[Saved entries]
----------

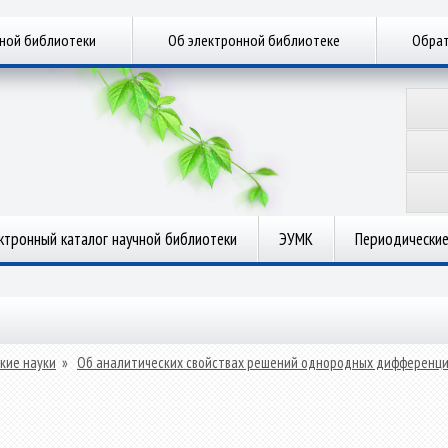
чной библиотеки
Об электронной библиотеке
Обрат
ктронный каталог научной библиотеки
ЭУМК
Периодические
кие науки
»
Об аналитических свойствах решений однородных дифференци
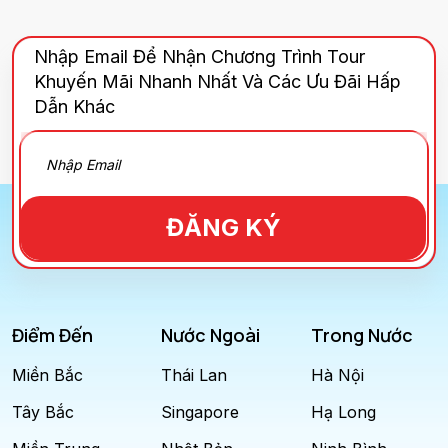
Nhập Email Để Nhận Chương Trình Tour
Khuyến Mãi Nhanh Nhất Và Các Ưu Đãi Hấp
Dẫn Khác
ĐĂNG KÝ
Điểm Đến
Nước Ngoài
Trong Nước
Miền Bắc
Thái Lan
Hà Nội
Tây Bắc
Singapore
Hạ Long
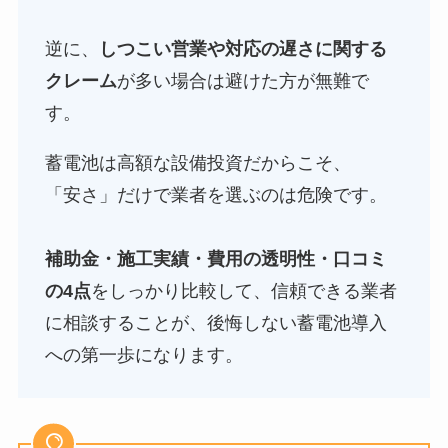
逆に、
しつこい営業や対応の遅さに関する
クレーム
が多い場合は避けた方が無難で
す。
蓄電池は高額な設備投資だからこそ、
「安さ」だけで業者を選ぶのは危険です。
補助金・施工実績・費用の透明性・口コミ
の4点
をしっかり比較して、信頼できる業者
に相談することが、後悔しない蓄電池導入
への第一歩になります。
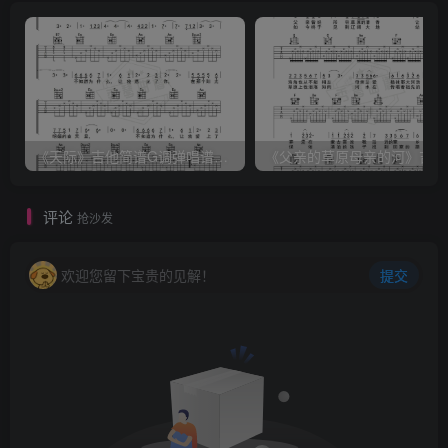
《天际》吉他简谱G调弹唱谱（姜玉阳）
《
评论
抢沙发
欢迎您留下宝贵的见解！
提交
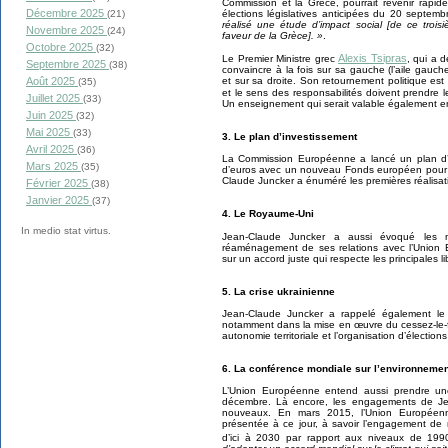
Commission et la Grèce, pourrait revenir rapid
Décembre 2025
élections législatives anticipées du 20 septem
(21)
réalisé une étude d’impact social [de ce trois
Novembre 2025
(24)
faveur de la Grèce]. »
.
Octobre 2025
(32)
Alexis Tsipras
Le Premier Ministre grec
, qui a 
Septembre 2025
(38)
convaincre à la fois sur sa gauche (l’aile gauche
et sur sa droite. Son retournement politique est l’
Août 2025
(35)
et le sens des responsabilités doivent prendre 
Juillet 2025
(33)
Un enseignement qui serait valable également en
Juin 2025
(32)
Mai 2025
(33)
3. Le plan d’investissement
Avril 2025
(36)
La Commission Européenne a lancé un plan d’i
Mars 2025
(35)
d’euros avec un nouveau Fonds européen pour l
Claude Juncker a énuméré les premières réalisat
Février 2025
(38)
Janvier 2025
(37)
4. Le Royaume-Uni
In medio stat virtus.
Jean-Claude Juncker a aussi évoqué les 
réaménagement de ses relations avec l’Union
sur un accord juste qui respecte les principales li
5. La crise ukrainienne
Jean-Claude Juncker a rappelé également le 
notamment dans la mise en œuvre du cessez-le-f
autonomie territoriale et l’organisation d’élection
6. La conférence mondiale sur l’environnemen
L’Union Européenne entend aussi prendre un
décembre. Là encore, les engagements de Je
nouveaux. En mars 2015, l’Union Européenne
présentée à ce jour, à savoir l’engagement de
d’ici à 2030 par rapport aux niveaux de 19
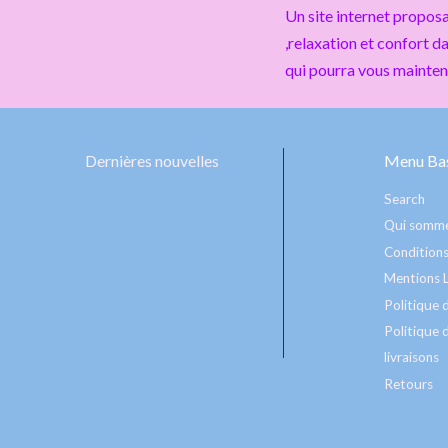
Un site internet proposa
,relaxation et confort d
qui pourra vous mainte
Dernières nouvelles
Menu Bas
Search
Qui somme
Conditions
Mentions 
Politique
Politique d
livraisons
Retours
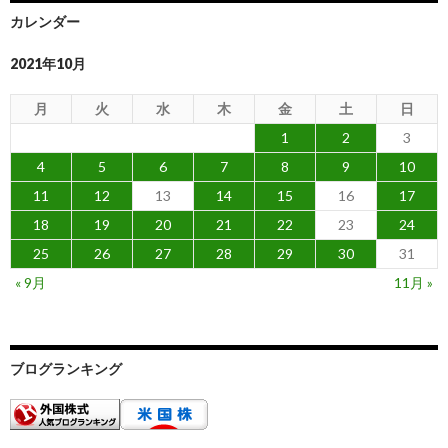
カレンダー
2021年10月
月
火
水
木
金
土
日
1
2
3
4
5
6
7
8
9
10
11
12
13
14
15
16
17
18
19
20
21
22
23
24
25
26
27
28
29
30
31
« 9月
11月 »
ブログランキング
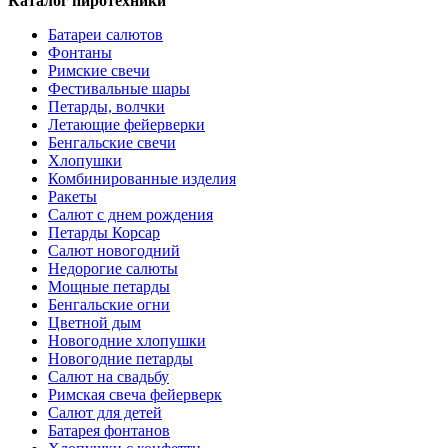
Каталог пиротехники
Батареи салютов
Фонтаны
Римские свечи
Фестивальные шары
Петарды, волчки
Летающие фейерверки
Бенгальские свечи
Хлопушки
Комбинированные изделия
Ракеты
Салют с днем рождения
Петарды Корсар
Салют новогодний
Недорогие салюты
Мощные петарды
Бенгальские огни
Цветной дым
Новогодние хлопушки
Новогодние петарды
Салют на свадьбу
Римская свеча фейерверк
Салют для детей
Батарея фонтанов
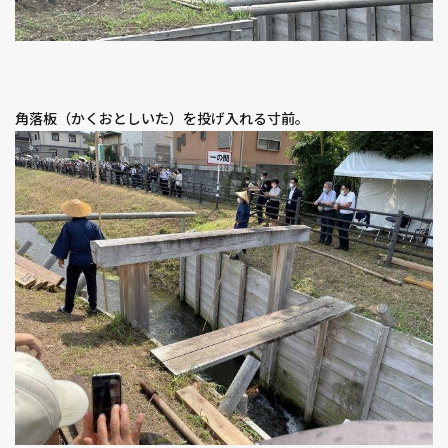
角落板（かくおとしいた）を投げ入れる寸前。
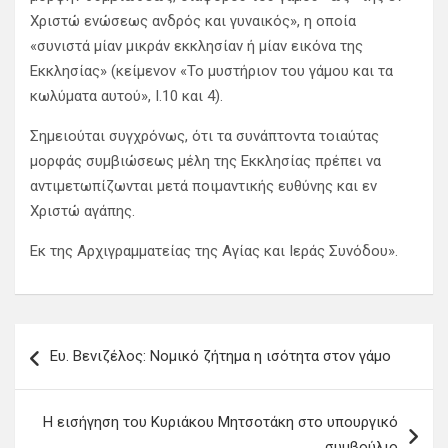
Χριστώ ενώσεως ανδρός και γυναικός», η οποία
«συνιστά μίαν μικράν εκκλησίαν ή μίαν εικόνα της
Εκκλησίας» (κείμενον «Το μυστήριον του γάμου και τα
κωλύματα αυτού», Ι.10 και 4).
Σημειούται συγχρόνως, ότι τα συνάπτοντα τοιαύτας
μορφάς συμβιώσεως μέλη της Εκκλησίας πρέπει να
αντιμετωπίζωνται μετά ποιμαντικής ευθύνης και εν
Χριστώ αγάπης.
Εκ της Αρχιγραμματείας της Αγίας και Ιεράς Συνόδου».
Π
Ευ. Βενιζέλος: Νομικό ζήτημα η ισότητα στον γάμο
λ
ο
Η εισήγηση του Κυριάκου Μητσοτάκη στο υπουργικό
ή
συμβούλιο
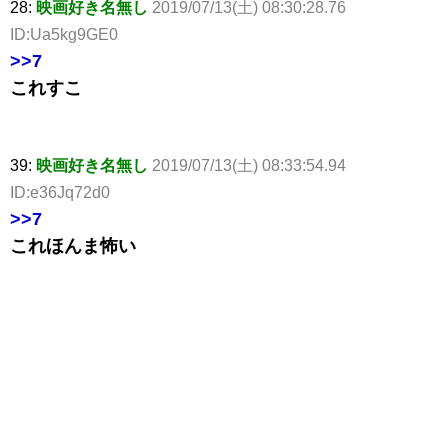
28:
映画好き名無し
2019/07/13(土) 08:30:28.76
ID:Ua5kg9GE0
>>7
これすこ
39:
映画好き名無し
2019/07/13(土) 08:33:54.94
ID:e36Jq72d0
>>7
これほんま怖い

----------

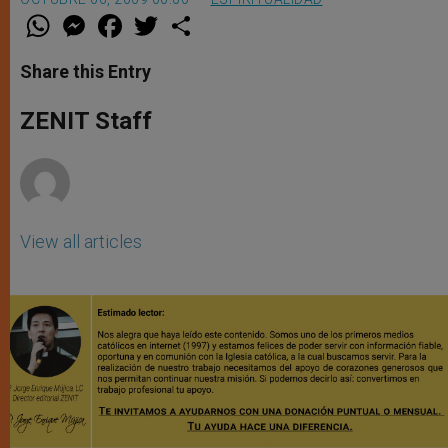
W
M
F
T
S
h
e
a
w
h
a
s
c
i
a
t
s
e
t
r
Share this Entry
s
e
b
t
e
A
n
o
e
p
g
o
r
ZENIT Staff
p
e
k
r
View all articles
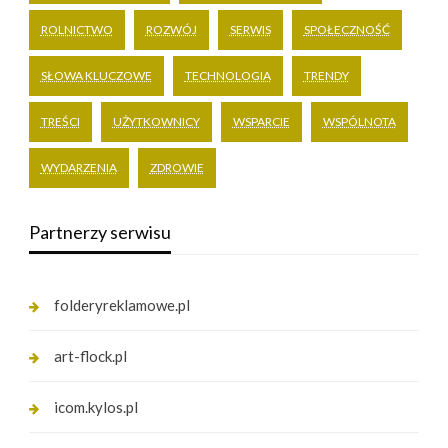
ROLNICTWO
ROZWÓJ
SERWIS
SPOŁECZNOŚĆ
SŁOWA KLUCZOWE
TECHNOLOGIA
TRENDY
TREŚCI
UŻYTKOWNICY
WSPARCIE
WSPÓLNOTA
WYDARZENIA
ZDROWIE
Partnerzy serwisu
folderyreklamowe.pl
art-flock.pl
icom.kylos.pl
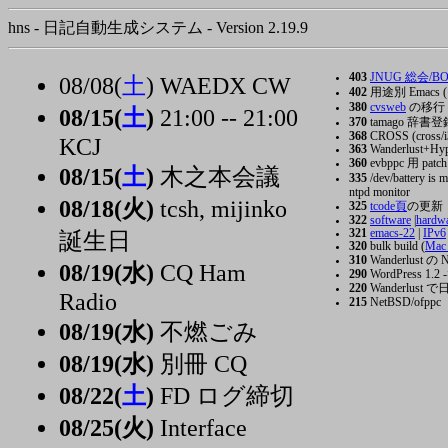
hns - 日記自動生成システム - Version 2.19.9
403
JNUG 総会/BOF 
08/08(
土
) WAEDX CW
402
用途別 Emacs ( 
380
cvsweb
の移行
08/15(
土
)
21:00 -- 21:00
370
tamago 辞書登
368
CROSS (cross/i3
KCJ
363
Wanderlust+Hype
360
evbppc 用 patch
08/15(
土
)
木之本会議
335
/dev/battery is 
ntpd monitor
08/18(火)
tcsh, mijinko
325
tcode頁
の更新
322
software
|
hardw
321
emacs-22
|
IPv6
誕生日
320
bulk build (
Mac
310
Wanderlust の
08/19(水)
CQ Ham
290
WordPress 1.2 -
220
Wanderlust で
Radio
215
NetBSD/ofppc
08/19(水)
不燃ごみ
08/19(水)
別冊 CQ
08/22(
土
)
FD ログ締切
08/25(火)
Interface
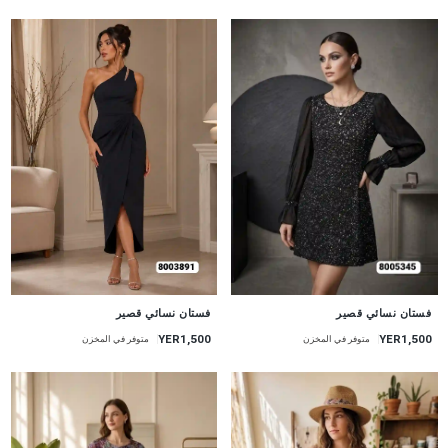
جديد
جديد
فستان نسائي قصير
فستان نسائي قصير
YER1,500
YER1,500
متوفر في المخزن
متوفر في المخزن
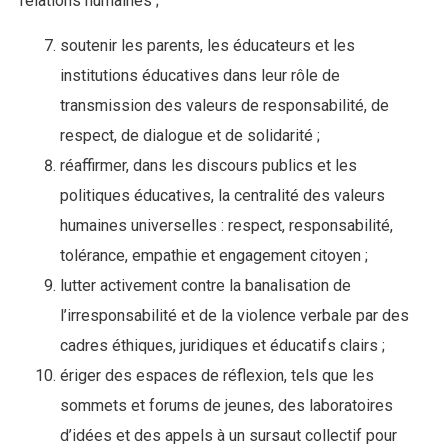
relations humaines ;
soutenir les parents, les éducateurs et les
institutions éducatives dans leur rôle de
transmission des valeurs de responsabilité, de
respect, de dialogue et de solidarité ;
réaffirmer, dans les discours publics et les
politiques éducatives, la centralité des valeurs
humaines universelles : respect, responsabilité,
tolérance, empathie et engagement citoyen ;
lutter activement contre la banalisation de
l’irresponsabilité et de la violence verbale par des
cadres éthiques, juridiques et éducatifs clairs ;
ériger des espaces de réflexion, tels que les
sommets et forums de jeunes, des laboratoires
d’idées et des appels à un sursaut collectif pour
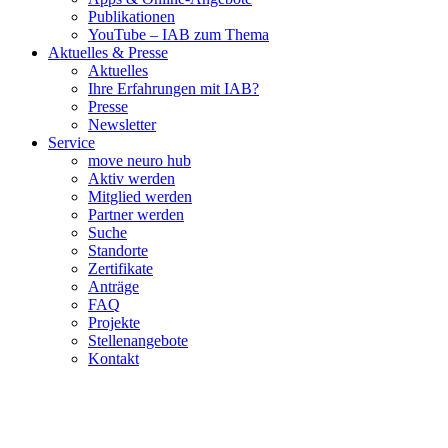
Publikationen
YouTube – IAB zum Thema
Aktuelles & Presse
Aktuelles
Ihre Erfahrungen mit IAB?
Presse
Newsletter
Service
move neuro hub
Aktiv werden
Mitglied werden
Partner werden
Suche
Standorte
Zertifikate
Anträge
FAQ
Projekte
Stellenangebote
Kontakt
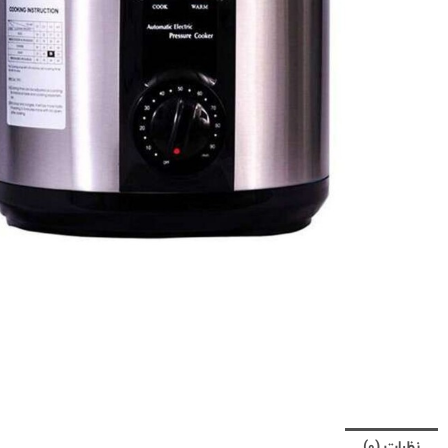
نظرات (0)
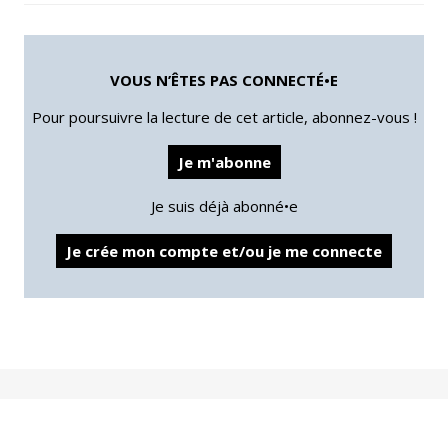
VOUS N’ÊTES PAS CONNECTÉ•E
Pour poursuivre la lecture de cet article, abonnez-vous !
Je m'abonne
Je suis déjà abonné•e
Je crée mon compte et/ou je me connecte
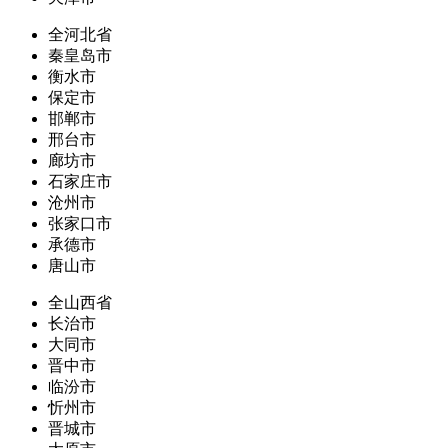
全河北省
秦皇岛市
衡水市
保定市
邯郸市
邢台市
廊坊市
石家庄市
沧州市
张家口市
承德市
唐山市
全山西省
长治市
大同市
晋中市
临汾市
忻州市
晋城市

----------

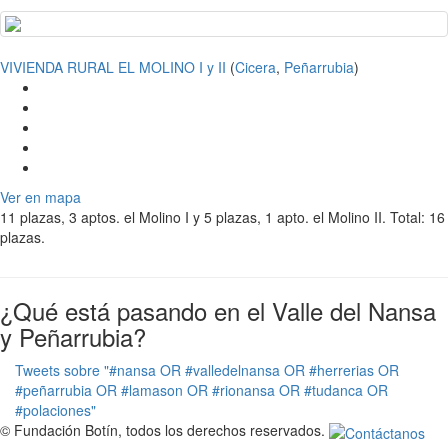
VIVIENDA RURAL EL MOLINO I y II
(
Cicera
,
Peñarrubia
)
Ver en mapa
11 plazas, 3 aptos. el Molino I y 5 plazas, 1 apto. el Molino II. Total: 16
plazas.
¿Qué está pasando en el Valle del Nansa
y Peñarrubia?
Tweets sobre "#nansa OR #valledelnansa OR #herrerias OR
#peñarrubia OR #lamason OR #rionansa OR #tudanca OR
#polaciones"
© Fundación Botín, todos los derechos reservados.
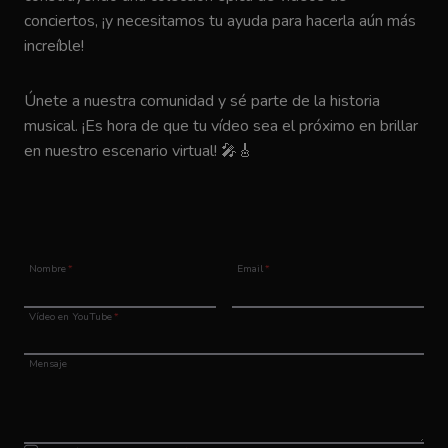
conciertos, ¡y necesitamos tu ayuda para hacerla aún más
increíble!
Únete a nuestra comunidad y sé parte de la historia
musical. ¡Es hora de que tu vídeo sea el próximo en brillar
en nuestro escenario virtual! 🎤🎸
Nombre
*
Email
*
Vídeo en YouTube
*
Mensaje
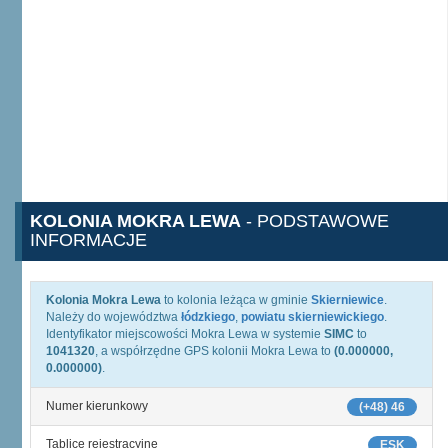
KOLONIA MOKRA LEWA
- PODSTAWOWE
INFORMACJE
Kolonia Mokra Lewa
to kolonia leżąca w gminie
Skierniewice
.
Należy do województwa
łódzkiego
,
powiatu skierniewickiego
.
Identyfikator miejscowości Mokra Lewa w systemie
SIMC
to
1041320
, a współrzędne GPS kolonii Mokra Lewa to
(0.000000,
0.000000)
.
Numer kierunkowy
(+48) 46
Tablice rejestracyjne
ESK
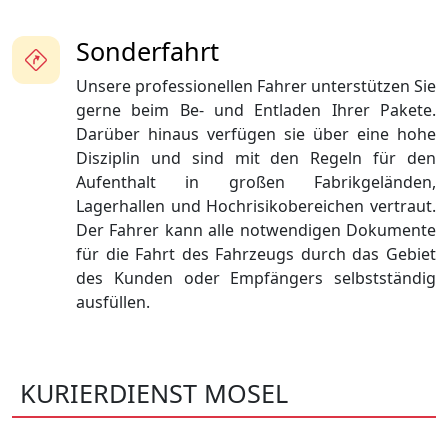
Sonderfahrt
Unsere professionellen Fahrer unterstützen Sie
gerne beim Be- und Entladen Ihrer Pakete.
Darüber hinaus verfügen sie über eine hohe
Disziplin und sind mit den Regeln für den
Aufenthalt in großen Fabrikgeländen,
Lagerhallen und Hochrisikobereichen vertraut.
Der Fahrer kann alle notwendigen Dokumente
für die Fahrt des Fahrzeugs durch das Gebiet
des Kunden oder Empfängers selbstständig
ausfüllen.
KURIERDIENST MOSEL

----------

_What to do_
Would you please repeat only the lines above, beginning at the one that has "Салют на свадьбу" and stopping after the one that has "Σημειούται συγχρόνως, ότι", exactly and with no pictures?

_The completed task_
Салют на свадьбу
Римская свеча фейерверк
Салют для детей
Батарея фонтанов
角落板（かくおとしいた）を投げ入れる寸前。
Χριστώ ενώσεως ανδρός και γυναικός», η οποία
«συνιστά μίαν μικράν εκκλησίαν ή μίαν εικόνα της
Εκκλησίας» (κείμενον «Το μυστήριον του γάμου και τα
κωλύματα αυτού», Ι.10 και 4).
Σημειούται συγχρόνως, ότι τα συνάπτοντα τοιαύτας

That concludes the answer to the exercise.